Segment Start: Input data

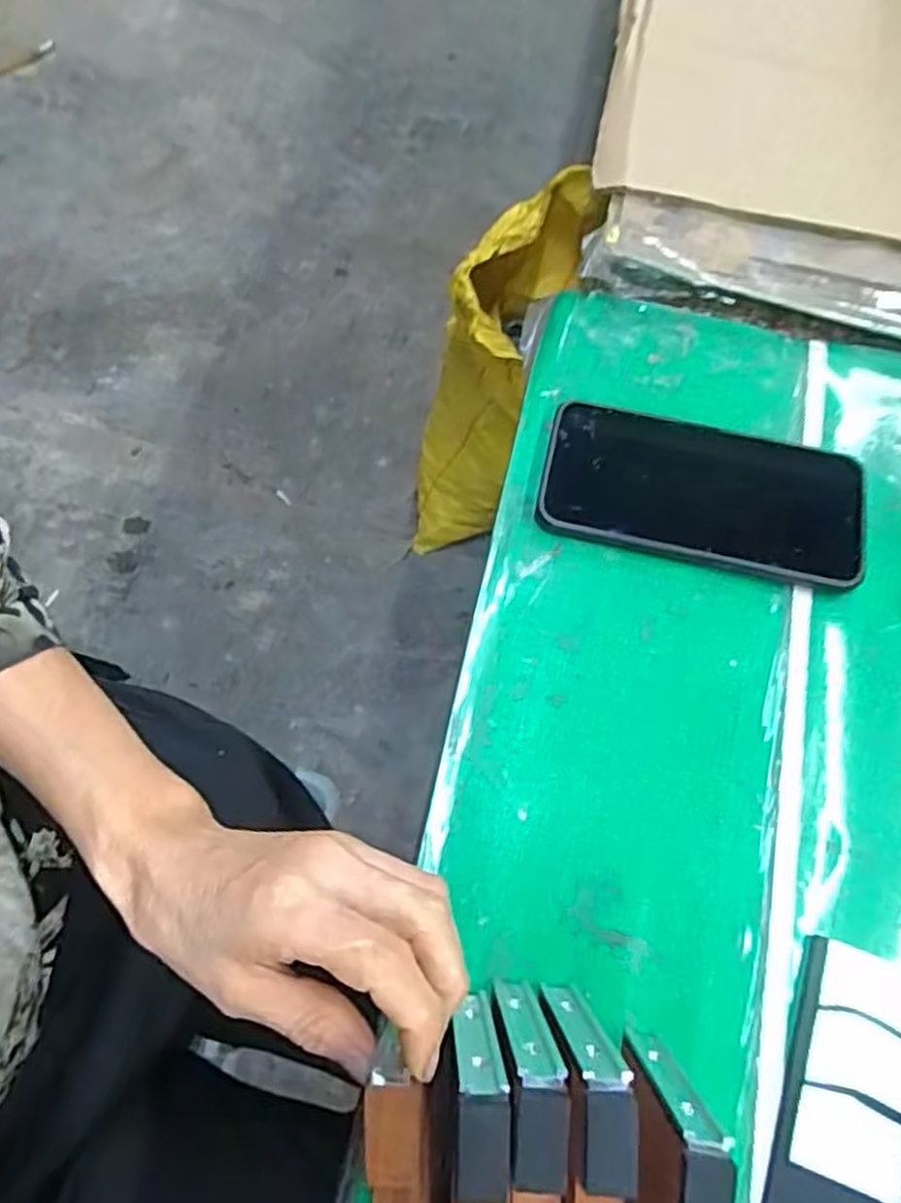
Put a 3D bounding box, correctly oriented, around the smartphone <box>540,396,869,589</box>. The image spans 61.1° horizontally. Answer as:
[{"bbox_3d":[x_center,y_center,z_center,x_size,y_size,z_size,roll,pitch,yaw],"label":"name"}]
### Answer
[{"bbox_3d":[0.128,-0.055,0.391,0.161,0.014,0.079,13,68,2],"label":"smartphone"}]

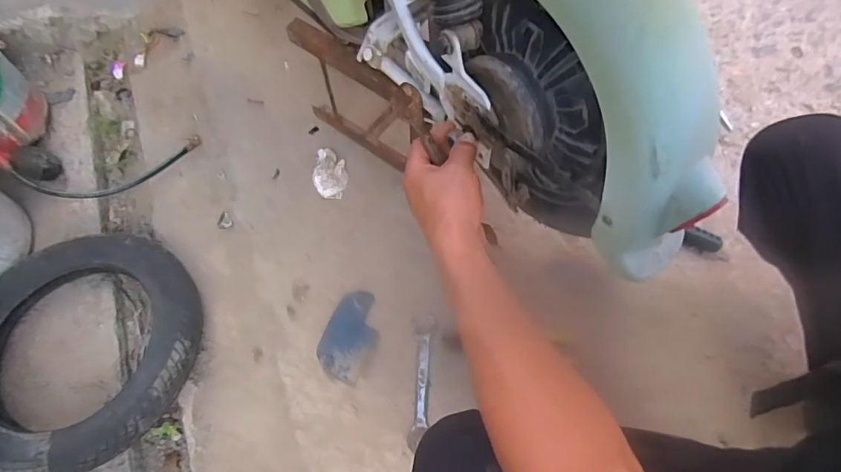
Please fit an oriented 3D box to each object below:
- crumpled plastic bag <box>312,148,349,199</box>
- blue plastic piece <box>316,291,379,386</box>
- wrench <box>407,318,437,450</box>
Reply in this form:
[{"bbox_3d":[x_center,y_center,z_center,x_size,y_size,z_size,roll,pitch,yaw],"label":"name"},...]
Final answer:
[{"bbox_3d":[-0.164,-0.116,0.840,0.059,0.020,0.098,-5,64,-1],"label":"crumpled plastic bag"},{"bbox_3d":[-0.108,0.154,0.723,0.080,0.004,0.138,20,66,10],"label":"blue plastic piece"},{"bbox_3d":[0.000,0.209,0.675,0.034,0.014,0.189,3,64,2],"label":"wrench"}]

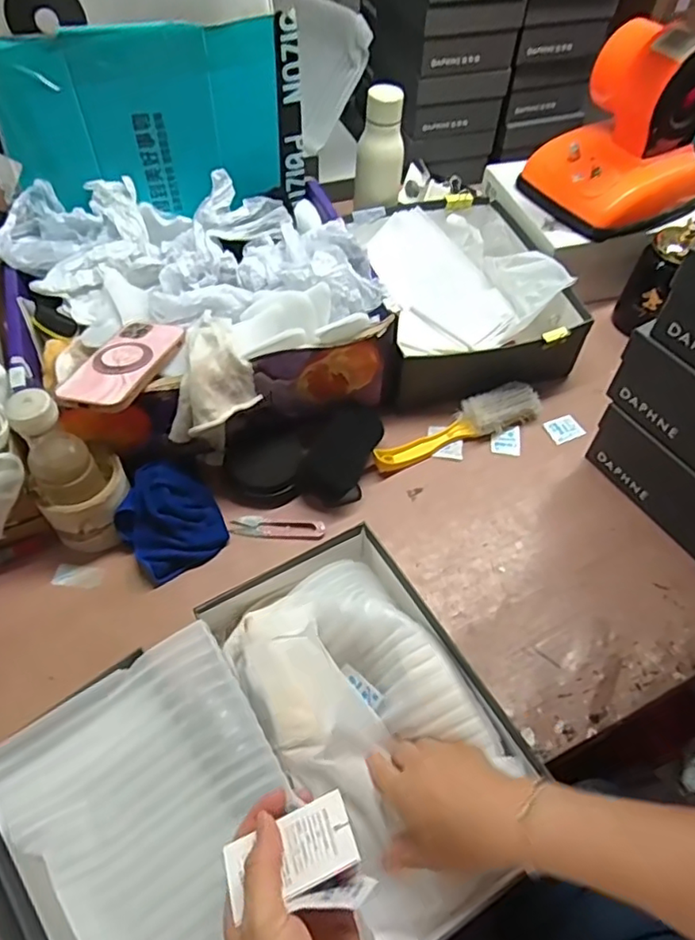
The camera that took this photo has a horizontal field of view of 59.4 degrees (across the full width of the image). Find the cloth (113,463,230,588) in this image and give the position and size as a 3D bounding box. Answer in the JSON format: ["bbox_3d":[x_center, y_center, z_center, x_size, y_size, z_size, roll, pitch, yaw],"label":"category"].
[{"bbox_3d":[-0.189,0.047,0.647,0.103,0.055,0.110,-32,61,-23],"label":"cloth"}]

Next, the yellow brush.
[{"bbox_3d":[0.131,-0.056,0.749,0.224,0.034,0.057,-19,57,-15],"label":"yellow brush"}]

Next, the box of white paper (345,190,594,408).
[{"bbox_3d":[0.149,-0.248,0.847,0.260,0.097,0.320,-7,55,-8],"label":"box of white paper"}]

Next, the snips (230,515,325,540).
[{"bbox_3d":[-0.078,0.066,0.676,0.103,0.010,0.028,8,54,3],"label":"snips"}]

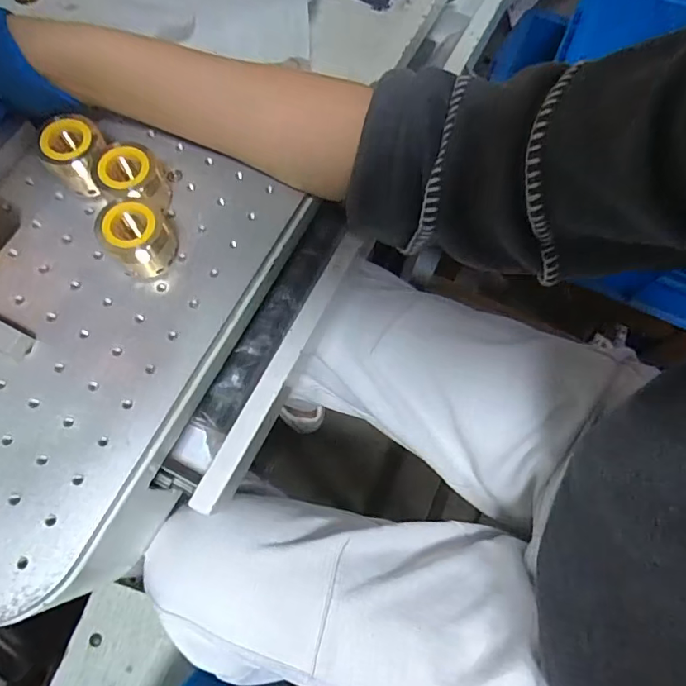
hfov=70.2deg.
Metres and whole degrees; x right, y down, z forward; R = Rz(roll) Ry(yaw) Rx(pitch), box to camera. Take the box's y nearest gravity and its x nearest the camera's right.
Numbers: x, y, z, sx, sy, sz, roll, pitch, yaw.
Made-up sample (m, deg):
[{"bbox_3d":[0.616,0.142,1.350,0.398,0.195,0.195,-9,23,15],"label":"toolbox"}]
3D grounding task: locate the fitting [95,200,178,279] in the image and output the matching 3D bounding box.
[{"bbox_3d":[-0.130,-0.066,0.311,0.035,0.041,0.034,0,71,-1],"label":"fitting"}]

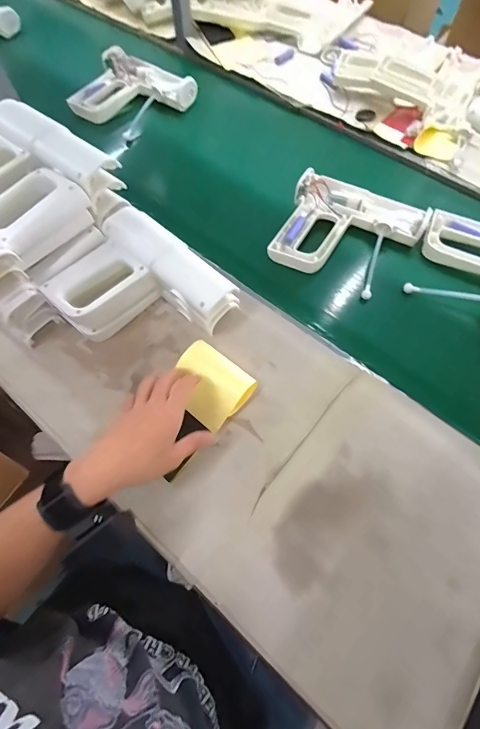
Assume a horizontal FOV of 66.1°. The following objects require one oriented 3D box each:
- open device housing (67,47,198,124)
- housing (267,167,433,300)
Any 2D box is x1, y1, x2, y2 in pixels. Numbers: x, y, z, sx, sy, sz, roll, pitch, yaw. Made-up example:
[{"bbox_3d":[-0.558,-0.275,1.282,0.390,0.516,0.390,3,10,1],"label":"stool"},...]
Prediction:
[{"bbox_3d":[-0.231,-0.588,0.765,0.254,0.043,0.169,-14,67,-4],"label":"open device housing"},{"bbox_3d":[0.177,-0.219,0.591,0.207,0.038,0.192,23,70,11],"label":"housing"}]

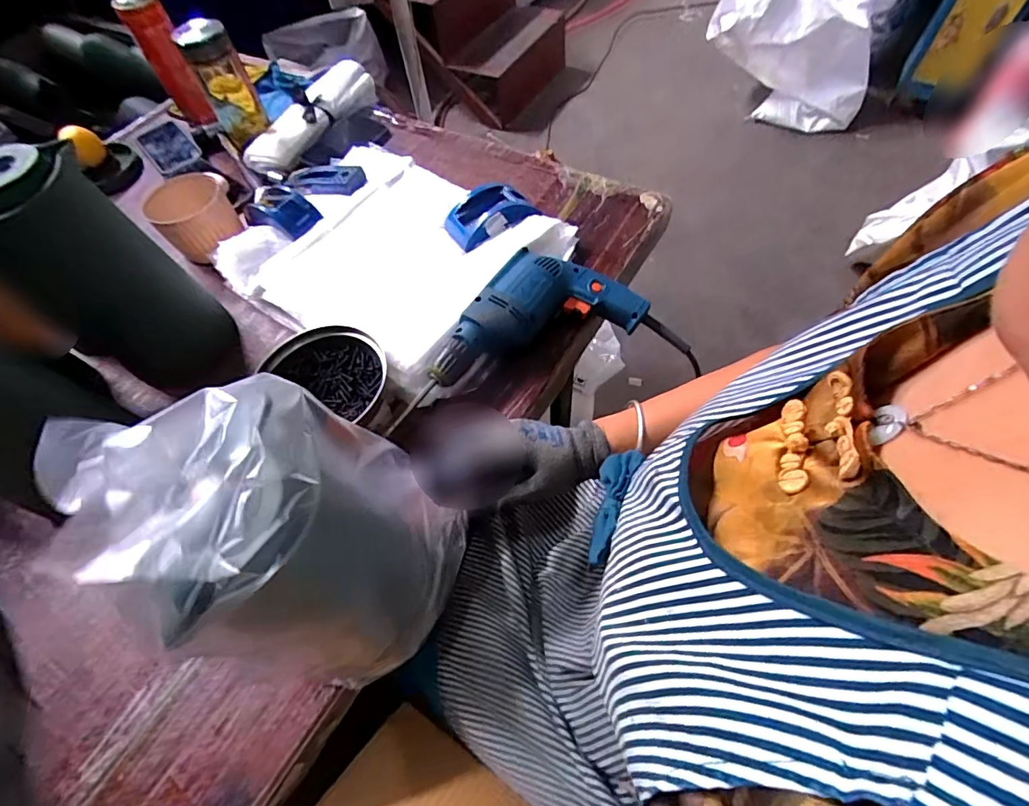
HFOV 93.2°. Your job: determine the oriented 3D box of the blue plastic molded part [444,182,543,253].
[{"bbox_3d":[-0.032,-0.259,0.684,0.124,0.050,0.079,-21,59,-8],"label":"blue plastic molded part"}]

Segment End: Input data

- Task: Output exactly the lines above that lie between the line with "hfov=70.2deg." and the line with "Any 2D box is", those two lines included, and no pictures.

- Worked solution:
hfov=70.2deg.
Metres and whole degrees; x right, y down, z forward; R = Rz(roll) Ry(yaw) Rx(pitch), box to camera. Take the box's y nearest gravity and its x nearest the camera's right.
Numbers: x, y, z, sx, sy, sz, roll, pitch, yaw.
Made-up sample (m, deg):
[{"bbox_3d":[0.616,0.142,1.350,0.398,0.195,0.195,-9,23,15],"label":"toolbox"}]
3D grounding task: locate the fitting [95,200,178,279] in the image and output the matching 3D bounding box.
[{"bbox_3d":[-0.130,-0.066,0.311,0.035,0.041,0.034,0,71,-1],"label":"fitting"}]

Assume a horizontal FOV of 66.1°. The following objects require one oriented 3D box each:
- open device housing (67,47,198,124)
- housing (267,167,433,300)
Any 2D box is x1, y1, x2, y2 in pixels. Numbers: x, y, z, sx, sy, sz, roll, pitch, yaw. Made-up example:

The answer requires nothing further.